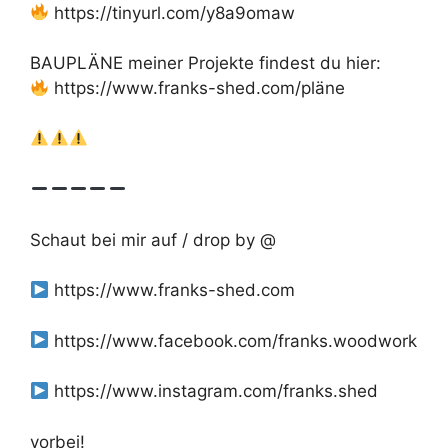
https://tinyurl.com/y8a9omaw
BAUPLÄNE meiner Projekte findest du hier:
https://www.franks-shed.com/pläne
Schaut bei mir auf / drop by @
https://www.franks-shed.com
https://www.facebook.com/franks.woodwork
https://www.instagram.com/franks.shed
vorbei!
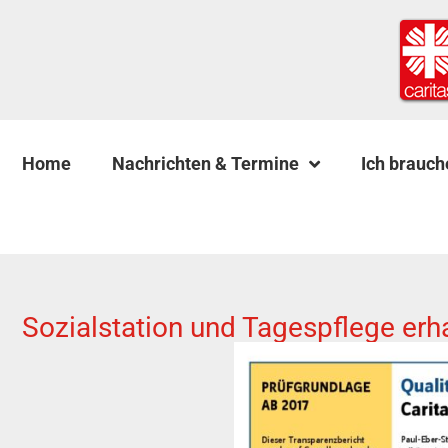
Home
Nachrichten & Termine
Ich brauch
Sozialstation und Tagespflege erh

Problem.
Reproduce every one of the lines above word for word, but leave the pictures out.

Answer space.
https://tinyurl.com/y8a9omaw
BAUPLÄNE meiner Projekte findest du hier:
https://www.franks-shed.com/pläne
Schaut bei mir auf / drop by @
https://www.franks-shed.com
https://www.facebook.com/franks.woodwork
https://www.instagram.com/franks.shed
vorbei!
Home
Nachrichten & Termine
Ich brauch
Sozialstation und Tagespflege erh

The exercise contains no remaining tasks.